As it sounds. A categorical raster (i.e., land cover) with N unique values is converted into N binary rasters where the value is either 1, 0, or -1 for nodata. **Output raster paths are returned as a list**. 

Main function is `cat2bin(inCat, outWorkspace, par=True, verbose=False)`, which just parallelizes `binarizeCat(...)`.

**Note:** Is a list really the best data structure to return binary rasters? Could I dictionary be better? 

Also the multiprocessing is interesting and appears to be used in multiple places.

In [8]:
def binarizeCat(val, data, nodata, outWorkspace, baseName, ext, profile, verbose=False):
    """
    Turn a categorical raster (e.g. land cover type) into A SINGLE BINARY RASTER PER UNIQUE CATEGORY/val, 
    0 for areas where that class is not present, 1 for areas where that class is present, and -1 for
    regions of no data in the supplied raster. Used in :py:func:`cat2bin`.

    Parameters
    ----------
    data : np.array
        Numpy array of raster data to convert to binary.
    val : int
        Raster value to extract binary for from data.
    nodata : int or float
        Raster no data value.
    outWorkspace : str
        Path to folder to save binary output rasters to.
    baseName : str
        Base name for the output rasters.
    ext : str
        File extension for output rasters.
    profile : dict
        Rasterio metadata dictionary decribing the properties used to create the output raster.
    verbose : bool (optional)
        Print output, defaults to False.

    Returns
    -------
    catRaster : str
        Filepath to the binary raster created."""
    # catData = data.copy()
    # catData[(data != val) & (data != nodata)] = 0
    # catData[data == val] = 1
    # catData[data == nodata] = -1  # Use -1 as no data value
    # catData = catData.astype('int8')

    # writes raster and returns it's path
    return str


def cat2bin(inCat, outWorkspace, par=True, verbose=False) -> list:
    """"
    TLDR:Basically applies binarizeCat() in parallel and handles metadata writing.

    Description - 
    Turn a categorical raster (e.g. land cover type) into a set of binary rasters, one for each category in the
    supplied raster, zero for areas where that class is not present, 1 for areas where that class is present,
    and -1 for regions of no data in the supplied raster. Wrapper on :py:func:`binarizeCat`.

    Parameters
    ----------
    inCat : str
        Input categorical parameter raster.
    outWorkspace : str
        Workspace to save binary raster output files.
    par : bool (optional)
        Use parallel processing to generate binary rasters, defaults to True.
    verbose : bool (optional)
        Print output, defaults to False.

    Returns
    -------
    fileList : list
        List of filepaths to output files."""

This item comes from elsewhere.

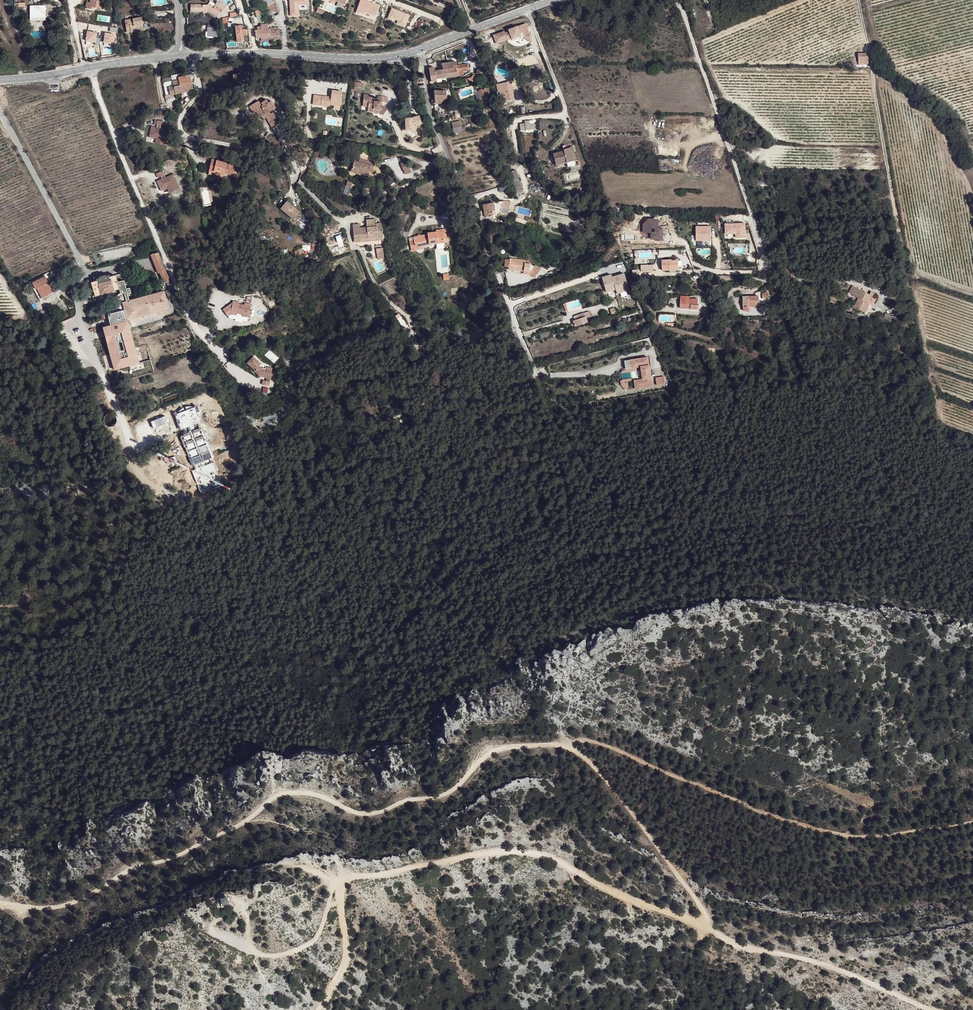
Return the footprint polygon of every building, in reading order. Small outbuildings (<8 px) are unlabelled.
[(102,9),(103,0),(91,0),(90,2),(87,2),(86,6),(87,7),(87,8),(92,9),(92,7),(102,9)] [(226,5),(220,1),(218,5),(216,4),(210,0),(207,5),(191,4),(191,11),(207,11),(217,17),(220,12),(221,13),(226,5)] [(290,16),(299,15),(299,5),(309,5),(309,0),(289,0),(290,16)] [(357,11),(364,14),(364,13),(376,16),(380,5),(368,1),(368,0),(360,0),(357,11)] [(276,3),(267,7),(270,15),(280,11),(276,3)] [(30,20),(45,20),(45,5),(30,5),(30,20)] [(392,9),(388,18),(398,21),(397,24),(405,28),(410,16),(392,9)] [(131,30),(143,28),(141,17),(125,20),(127,32),(131,32),(131,30)] [(511,30),(499,33),(501,42),(513,38),(513,39),(518,38),(518,39),(523,38),(529,41),(531,37),(529,32),(527,32),(525,25),(516,28),(516,30),(512,31),(511,30)] [(256,38),(261,37),(269,37),(268,28),(267,26),(258,27),(258,30),(256,30),(256,38)] [(250,42),(248,29),(242,30),(242,27),(237,28),(238,30),(240,42),(244,42),(250,42)] [(268,28),(269,37),(276,36),(277,40),(279,40),(279,36),(281,36),(280,30),(275,30),(275,27),(270,27),(270,28),(268,28)] [(87,30),(85,41),(96,43),(95,45),(99,45),(100,38),(96,38),(97,32),(87,30)] [(105,33),(104,42),(114,44),(115,34),(105,33)] [(458,65),(457,65),(454,65),(454,68),(447,69),(448,77),(449,77),(462,75),(464,73),(463,70),(468,69),(467,63),(466,63),(458,65)] [(443,70),(441,70),(435,71),(436,79),(448,77),(447,69),(443,70)] [(179,78),(179,80),(180,85),(192,83),(191,77),(193,77),(193,75),(179,78)] [(179,78),(178,76),(172,78),(173,82),(165,83),(167,95),(170,95),(181,93),(180,85),(179,80),(179,78)] [(512,88),(511,88),(509,88),(508,82),(501,83),(502,86),(500,87),(501,92),(500,92),(502,104),(506,103),(505,101),(514,100),(513,96),(514,95),(512,88)] [(180,85),(181,93),(193,90),(192,83),(180,85)] [(482,98),(490,96),(487,88),(479,91),(482,98)] [(445,89),(433,91),(434,103),(447,102),(445,89)] [(330,96),(313,95),(312,104),(326,106),(326,103),(329,103),(329,104),(340,105),(341,90),(330,90),(330,96)] [(371,94),(363,93),(363,105),(368,105),(368,107),(373,107),(373,109),(380,109),(384,112),(388,107),(382,104),(380,104),(380,100),(383,100),(387,101),(387,95),(377,94),(377,100),(371,99),(371,94)] [(269,117),(267,117),(267,119),(272,127),(280,123),(273,112),(271,113),(270,112),(276,108),(271,101),(268,103),(267,100),(260,103),(259,101),(254,104),(258,111),(257,111),(260,118),(263,116),(267,114),(269,117)] [(254,113),(257,111),(258,111),(254,104),(249,106),(254,113)] [(530,124),(529,120),(524,121),(524,123),(520,124),(521,130),(534,129),(534,123),(530,124)] [(152,128),(150,136),(158,138),(157,144),(166,146),(169,131),(160,129),(162,122),(155,121),(154,125),(157,126),(157,129),(152,128)] [(556,165),(574,160),(571,147),(563,149),(563,151),(553,153),(556,165)] [(364,176),(368,177),(370,172),(374,172),(374,167),(375,163),(360,158),(359,162),(355,161),(351,171),(364,176)] [(224,163),(212,160),(210,169),(215,170),(214,172),(219,173),(224,175),(225,174),(226,171),(236,174),(237,167),(228,165),(224,163)] [(407,161),(401,164),(406,174),(411,172),(407,161)] [(218,177),(219,173),(214,172),(215,170),(210,169),(208,174),(218,177)] [(509,172),(512,181),(519,179),(516,170),(509,172)] [(157,181),(160,190),(169,186),(171,192),(179,189),(174,175),(165,178),(163,171),(156,174),(158,178),(161,177),(162,179),(157,181)] [(503,201),(500,214),(507,214),(510,201),(503,201)] [(300,213),(286,202),(280,209),(293,220),(300,213)] [(492,211),(495,210),(493,203),(483,204),(485,217),(492,215),(492,211)] [(642,224),(642,232),(650,232),(650,240),(663,240),(663,228),(659,228),(659,218),(648,218),(642,224)] [(361,224),(354,224),(355,242),(362,242),(362,239),(378,238),(378,241),(384,241),(383,224),(378,224),(378,220),(375,220),(376,225),(369,225),(369,228),(361,228),(361,224)] [(745,223),(725,224),(725,234),(735,234),(735,238),(746,238),(745,223)] [(710,226),(694,226),(695,240),(710,240),(710,226)] [(447,229),(442,229),(442,231),(436,232),(428,233),(428,235),(414,237),(414,241),(410,241),(412,251),(416,250),(416,248),(423,247),(429,245),(429,244),(444,243),(443,239),(448,239),(447,229)] [(170,281),(158,253),(151,255),(158,273),(160,273),(164,283),(170,281)] [(509,260),(504,259),(504,267),(509,267),(508,269),(524,271),(523,273),(529,274),(534,278),(541,270),(535,266),(534,267),(530,263),(524,263),(524,260),(509,258),(509,260)] [(662,270),(679,269),(678,260),(672,260),(672,259),(662,260),(662,270)] [(612,275),(603,277),(606,290),(615,288),(617,294),(629,291),(624,274),(613,277),(612,275)] [(118,282),(116,276),(111,278),(110,276),(107,277),(106,275),(100,277),(100,278),(96,279),(97,282),(92,283),(93,288),(88,289),(89,294),(85,295),(86,299),(88,299),(96,297),(95,296),(101,295),(114,291),(114,290),(120,289),(121,294),(117,295),(121,308),(108,311),(112,325),(104,328),(117,370),(142,363),(129,320),(152,313),(147,296),(130,301),(128,294),(132,293),(130,288),(127,289),(124,281),(118,282)] [(47,283),(44,277),(33,283),(36,289),(37,288),(43,298),(53,292),(48,282),(47,283)] [(853,295),(857,288),(853,285),(849,293),(853,295)] [(869,294),(857,288),(853,295),(858,298),(856,303),(860,306),(857,309),(864,313),(869,304),(867,303),(871,295),(873,296),(875,293),(871,291),(869,294)] [(165,291),(147,296),(152,313),(170,308),(165,291)] [(685,296),(681,296),(680,308),(691,308),(691,304),(697,305),(698,298),(689,298),(685,298),(685,296)] [(758,296),(743,296),(743,310),(749,310),(749,306),(759,306),(758,296)] [(229,305),(223,309),(228,316),(231,314),(231,311),(237,312),(237,313),(243,314),(242,316),(249,317),(251,304),(245,303),(244,305),(238,304),(239,302),(233,301),(232,306),(229,305)] [(589,311),(579,315),(580,318),(576,320),(573,321),(574,324),(571,325),(573,328),(588,323),(587,319),(591,317),(589,311)] [(253,356),(247,363),(254,370),(254,371),(259,375),(265,377),(266,378),(266,381),(263,380),(262,384),(268,386),(271,372),(266,371),(267,370),(262,369),(259,366),(261,364),(253,356)] [(648,357),(631,360),(632,368),(641,366),(643,379),(637,380),(639,388),(652,386),(648,357)] [(664,377),(655,378),(656,385),(665,384),(664,377)] [(226,895),(219,897),(221,904),(228,902),(226,895)]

    from functools import partial
    # Open raster with rasterio and copy metadata

    # use numpy to find unique raster values and drop nodata categories

    # use multiprocessing processPool for multi-threaded raster processing (if par=True)

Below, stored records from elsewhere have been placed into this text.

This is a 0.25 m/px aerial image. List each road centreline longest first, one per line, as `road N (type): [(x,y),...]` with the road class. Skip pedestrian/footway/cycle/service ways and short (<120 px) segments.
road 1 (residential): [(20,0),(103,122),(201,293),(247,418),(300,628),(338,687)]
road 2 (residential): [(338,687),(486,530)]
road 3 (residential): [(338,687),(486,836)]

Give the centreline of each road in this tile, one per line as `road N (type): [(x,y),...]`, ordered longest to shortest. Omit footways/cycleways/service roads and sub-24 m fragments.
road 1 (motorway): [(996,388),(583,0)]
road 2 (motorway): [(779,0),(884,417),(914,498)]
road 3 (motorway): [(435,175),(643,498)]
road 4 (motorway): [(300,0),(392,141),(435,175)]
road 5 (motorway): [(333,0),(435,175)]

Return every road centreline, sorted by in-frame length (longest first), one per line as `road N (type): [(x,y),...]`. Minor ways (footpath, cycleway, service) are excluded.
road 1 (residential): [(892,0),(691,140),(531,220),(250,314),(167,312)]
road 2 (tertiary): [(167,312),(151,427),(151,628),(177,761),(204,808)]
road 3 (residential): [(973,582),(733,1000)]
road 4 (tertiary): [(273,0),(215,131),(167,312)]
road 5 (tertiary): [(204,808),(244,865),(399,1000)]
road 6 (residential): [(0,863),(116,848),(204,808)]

    # use the binarizeCat() function to produce a list of binary rasters
    # fileList = pool.map(partial(binarizeCat, data=dat, nodata=nodata,
    # outWorkspace=outWorkspace, baseName=baseName, ext=ext, profile=profile), cats)

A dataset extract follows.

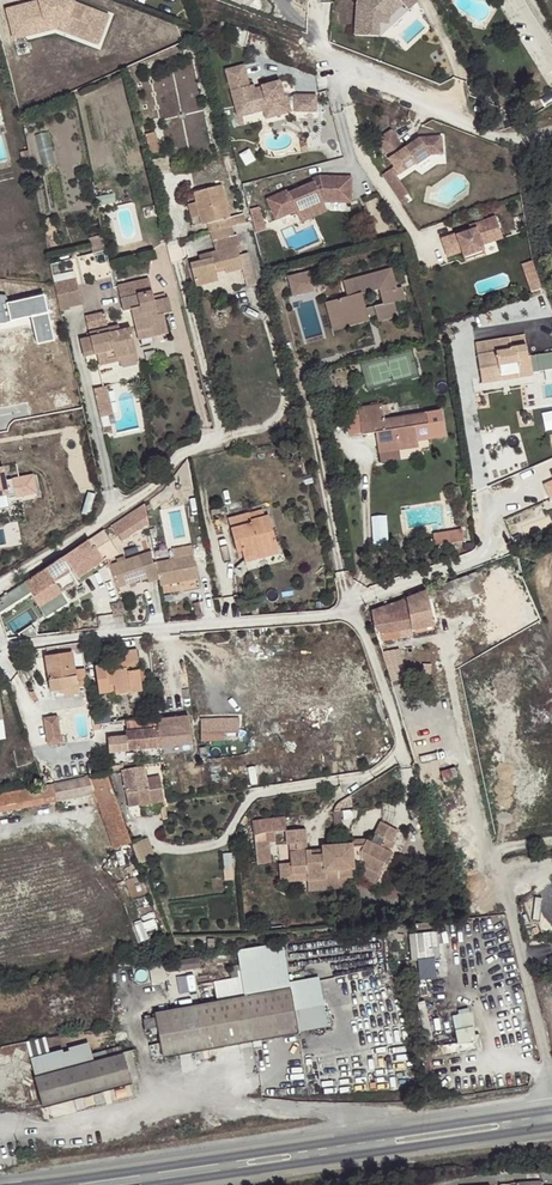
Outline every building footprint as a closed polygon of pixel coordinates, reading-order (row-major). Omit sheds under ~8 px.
[(16,7),(23,36),(55,28),(55,17),(91,31),(98,12),(65,0),(51,0),(52,4),(46,5),(45,0),(43,0),(16,7)] [(359,0),(358,35),(382,37),(383,15),(401,1),(410,12),(418,5),(414,0),(360,0),(359,0)] [(13,39),(23,36),(16,7),(6,9),(13,39)] [(97,44),(108,16),(98,12),(91,31),(55,17),(55,28),(97,44)] [(243,65),(225,70),(236,113),(259,107),(258,103),(265,102),(269,117),(291,112),(286,95),(283,96),(279,82),(261,86),(262,87),(263,92),(255,94),(254,89),(253,85),(249,86),(243,65)] [(297,111),(321,111),(321,93),(296,93),(297,111)] [(259,107),(236,113),(238,117),(263,111),(265,119),(269,117),(265,102),(258,103),(259,107)] [(406,152),(393,133),(378,142),(391,161),(390,162),(395,170),(400,177),(401,177),(416,167),(417,168),(433,158),(445,158),(444,140),(422,141),(406,152)] [(400,177),(395,170),(383,177),(400,202),(405,199),(412,195),(401,177),(400,177)] [(325,203),(350,204),(351,178),(327,178),(327,182),(322,182),(322,178),(318,178),(312,181),(313,183),(288,195),(286,193),(266,202),(276,223),(296,213),(297,216),(323,204),(325,203)] [(217,254),(211,256),(212,262),(201,265),(191,267),(197,289),(219,284),(217,274),(225,272),(226,276),(243,272),(248,288),(257,286),(249,255),(240,257),(239,250),(242,250),(239,237),(235,239),(225,197),(197,205),(205,237),(211,236),(213,245),(215,244),(217,254)] [(404,209),(409,205),(405,199),(400,202),(404,209)] [(323,204),(297,216),(301,224),(327,212),(323,204)] [(253,209),(259,231),(269,229),(263,206),(253,209)] [(503,243),(496,220),(475,227),(476,232),(471,234),(456,239),(456,237),(441,242),(447,260),(462,255),(463,260),(483,254),(482,250),(503,243)] [(212,262),(211,256),(199,259),(201,265),(212,262)] [(533,293),(543,289),(535,264),(534,261),(524,264),(533,293)] [(344,317),(347,328),(368,323),(367,319),(375,317),(376,321),(377,323),(397,318),(394,305),(406,301),(403,289),(397,290),(391,271),(347,282),(349,297),(331,302),(335,319),(344,317)] [(315,272),(293,275),(296,295),(318,291),(315,272)] [(153,329),(155,335),(169,332),(165,314),(173,312),(170,297),(167,298),(155,301),(154,294),(150,278),(117,286),(124,312),(132,310),(137,332),(153,329)] [(67,286),(55,289),(57,295),(66,293),(68,293),(67,286)] [(79,290),(68,293),(66,293),(70,308),(82,305),(79,290)] [(155,301),(167,298),(165,291),(154,294),(155,301)] [(57,295),(61,312),(70,310),(70,308),(66,293),(57,295)] [(0,295),(0,312),(5,312),(6,323),(31,318),(38,345),(55,343),(44,296),(9,304),(7,295),(0,295)] [(119,357),(138,353),(133,329),(121,331),(120,326),(109,328),(106,311),(87,315),(91,337),(80,339),(85,357),(97,354),(100,365),(119,361),(119,357)] [(139,339),(155,335),(153,329),(137,332),(139,339)] [(512,348),(527,346),(525,337),(511,339),(512,348)] [(528,357),(527,346),(512,348),(511,339),(477,344),(482,384),(503,381),(502,376),(519,374),(520,378),(533,376),(531,357),(528,357)] [(543,369),(551,368),(551,352),(540,354),(543,369)] [(140,361),(138,353),(119,357),(119,361),(121,365),(140,361)] [(503,389),(503,381),(482,384),(484,392),(503,389)] [(94,394),(108,391),(106,385),(93,388),(94,394)] [(104,411),(105,416),(113,414),(108,391),(94,394),(98,412),(104,411)] [(412,428),(425,425),(421,400),(384,405),(382,391),(358,395),(362,422),(376,419),(379,440),(399,436),(399,434),(413,431),(412,428)] [(427,436),(425,425),(412,428),(413,431),(399,434),(399,436),(379,440),(380,448),(415,443),(414,438),(427,436)] [(6,490),(8,500),(38,495),(34,474),(5,480),(4,474),(0,475),(0,491),(6,490)] [(124,540),(155,523),(145,505),(114,522),(124,540)] [(255,553),(278,546),(270,517),(266,518),(264,511),(230,520),(236,543),(240,542),(243,553),(245,560),(257,558),(255,553)] [(468,528),(437,531),(438,545),(469,542),(468,528)] [(88,542),(90,547),(103,543),(100,535),(88,542)] [(25,584),(31,593),(40,608),(61,594),(67,591),(77,585),(71,573),(94,558),(92,550),(90,547),(88,542),(25,584)] [(98,565),(109,560),(103,543),(90,547),(92,550),(94,558),(97,565),(98,564),(98,565)] [(280,554),(278,546),(255,553),(257,558),(257,561),(280,554)] [(151,551),(109,565),(116,587),(147,578),(149,585),(160,580),(156,563),(154,563),(151,551)] [(194,555),(156,563),(160,580),(161,587),(183,582),(198,579),(194,555)] [(483,592),(476,574),(472,574),(426,592),(420,593),(409,597),(413,630),(434,626),(428,599),(442,596),(451,604),(483,592)] [(0,599),(4,605),(19,595),(19,594),(6,595),(0,599)] [(61,594),(40,608),(42,612),(64,598),(61,594)] [(413,630),(409,597),(371,611),(374,629),(380,633),(383,642),(414,636),(413,630)] [(125,614),(121,604),(112,605),(113,616),(125,614)] [(125,664),(135,663),(138,662),(137,650),(115,653),(117,665),(95,667),(99,695),(110,693),(108,686),(115,685),(115,693),(129,690),(130,693),(142,691),(139,671),(137,671),(128,672),(125,664)] [(78,688),(88,687),(85,669),(75,670),(72,654),(45,658),(51,692),(59,691),(78,688)] [(389,675),(399,674),(395,659),(385,662),(389,675)] [(137,671),(135,663),(125,664),(128,672),(137,671)] [(78,688),(59,691),(60,695),(64,695),(64,698),(79,695),(78,688)] [(113,721),(113,713),(96,714),(96,722),(113,721)] [(49,744),(66,743),(63,715),(47,716),(49,744)] [(158,721),(157,715),(126,720),(127,731),(126,731),(127,737),(108,738),(109,754),(128,752),(128,751),(159,747),(158,721)] [(188,718),(158,721),(159,747),(191,743),(188,718)] [(239,732),(239,724),(222,723),(202,723),(201,743),(218,744),(218,734),(218,731),(239,732)] [(122,772),(127,807),(164,800),(159,775),(146,777),(145,768),(122,772)] [(106,774),(54,784),(58,801),(94,794),(114,849),(131,843),(106,774)] [(0,794),(0,812),(58,801),(54,784),(0,794)] [(314,854),(313,847),(309,847),(307,826),(287,827),(289,843),(297,843),(298,851),(293,851),(294,862),(295,872),(309,871),(310,880),(330,878),(329,870),(341,869),(356,868),(356,862),(363,862),(363,864),(384,875),(393,854),(394,851),(382,847),(385,839),(395,842),(400,831),(382,822),(372,842),(368,839),(363,849),(354,850),(354,844),(353,841),(324,844),(324,846),(324,853),(314,854)] [(353,839),(353,841),(354,844),(354,850),(363,849),(368,839),(368,837),(353,839)] [(397,843),(395,842),(385,839),(382,847),(394,851),(397,843)] [(295,872),(294,862),(282,862),(284,882),(310,880),(309,871),(295,872)] [(379,885),(384,875),(363,864),(358,875),(379,885)] [(341,874),(341,877),(357,876),(357,873),(356,868),(341,869),(341,874)] [(330,878),(310,880),(311,891),(342,889),(341,877),(341,874),(341,869),(329,870),(330,878)] [(413,932),(415,959),(422,959),(424,978),(444,976),(441,930),(413,932)] [(237,950),(206,955),(208,966),(239,960),(237,950)] [(164,1057),(296,1034),(288,988),(156,1013),(164,1057)] [(434,1060),(478,1048),(469,1013),(451,1018),(458,1044),(441,1049),(441,1048),(431,1050),(434,1060)] [(34,1056),(53,1050),(49,1035),(29,1041),(34,1056)] [(36,1078),(94,1062),(92,1054),(89,1042),(30,1058),(36,1078)] [(94,1062),(123,1054),(121,1046),(92,1054),(94,1062)] [(367,1080),(350,1082),(351,1090),(368,1089),(367,1080)]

    # basically pool.map(partial(binarizeCat), cats) parallelizes val=cat for call N cats.
    return list

# Shapefile functions

## Get a geoDF with HUC4 level basins (larger) identified from up- and down- stream HUC12 level basins (subwatersheds)

In [None]:
def makePourBasins(wbd, fromHUC4, toHUC4, HUC12Key='HUC12', ToHUCKey='ToHUC') -> gpd.GeoDataFrame:
    """Make geodataframe of HUC12 basins flowing from HUC4 to toHUC4.

    Parameters
    ----------
    wbd : GeoDataframe
        HUC12-level geodataframe projected to the same coordinate reference system (CRS) as the flow accumulation (FAC) and flow direction (FDR) grids being used.
    fromHUC4 : str
        HUC4 string for the upstream basin (i.e., '1407').
    toHUC4 : str
        HUC string for the downstream basin (i.e., '1501').
    HUC12Key : str (optional)
        Column name for HUC codes to process down to HUC4 codes, defaults to 'HUC12'.
    ToHUCKey : str (optional)
        Column name for the column that indicates the downstream HUC for each row of the dataframe, defaults to 'TOHUC'.

    Returns
    -------
    pourBasins : GeoDataframe
        HUC12-level geodataframe of units that drain from fromHUC4 to toHUC4.
    """
    # NOTE: getHUC4() is literally just in:str -> out:str[:4] which pulls HUC12 ID from the wbd['HUC12'] column

    # wbd['HUC4'] = wbd[HUC12Key].map(getHUC4) - gets the HUC12 basin's HUC4 level basin membership
    # wbd['ToHUC4'] = wbd[ToHUCKey].map(getHUC4) - gets the output HUC12 basin's (i.e., 'toHUC') HUC4 level equivalency

    # returns a copy of geodataframe rows where HUC4 = param:fromHUC4 and toHUC4 = param:toHUC4
    return gpd.GeoDataFrame

## Find pour points for each HUC4 basin using the basin geoDF, FAC, and FDR
**Note:** Pour points are the **outlet** of a basin, defined as having the maximum Flow Accumulation Raster value. 

In [None]:
def findPourPoints(pourBasins, upfacfl, upfdrfl, plotBasins=False):
    """Finds unique pour points between two HUC4s.

    Parameters
    ----------
    pourBasins : GeoDataframe
        GeoDataframe of the HUC12 basins that flow into the downstream HUC4. Used to clip the upstream FAC grid to
         identify pour points.
    upfacfl : str
        Path to the upstream flow accumulation grid.
    upfdrfl : str
        Path to the upstream tauDEM flow direction grid.
    plotBasins : bool (Optional)
        Boolean to make plots of upstream HUC12s and identified pour points. Defaults to False.

    Returns
    -------
    finalPoints : list
        List of tuples containing (x,y,w). These pour points have not been incremented downstream and can be used to
         query accumulated (but not FCPGed) upstream parameter grids for information to cascade down to the next
          hydrologic region / geospatial tile downstream.
    """

    # make an empty list to store pour points pourPoints = []

    # iterate over each HUC12 basin in the geoDF that flows into the downstream HUC4 basin. --------------
    # get the HUC boudnary and make a shape out of it using getFeatures() -> list of coordinates

    # apply a mask on the FAC raster using the HUC boundary coorindates -> np.array and affine-transform

    # find the maximum flow accumulation value points array index (could be multiple, non georeferences)

    # get coorindates of the max FAC points by trnasforming their np index via the affine-transforn

    # zip the coorindates of al max elevation points / pour
    # ------------------------------

    # with the list of xy pour points, verify that their downstream cell (via FindDownstreamCellTauDir()) IS Nodata!
    # Note: this makes sure the pour point (i.e., max accumulation cell) is at the edge of the basin and not some pit.

    # if no pour point is found with a NoData cell adjacent -> just append the pout point as is? (seems poorly handled...)

    # get unique pour points and return in a list of tuples finalPoints = [(x, y, w), ...]

    return list  # of (x, y, w) points where w = FAC value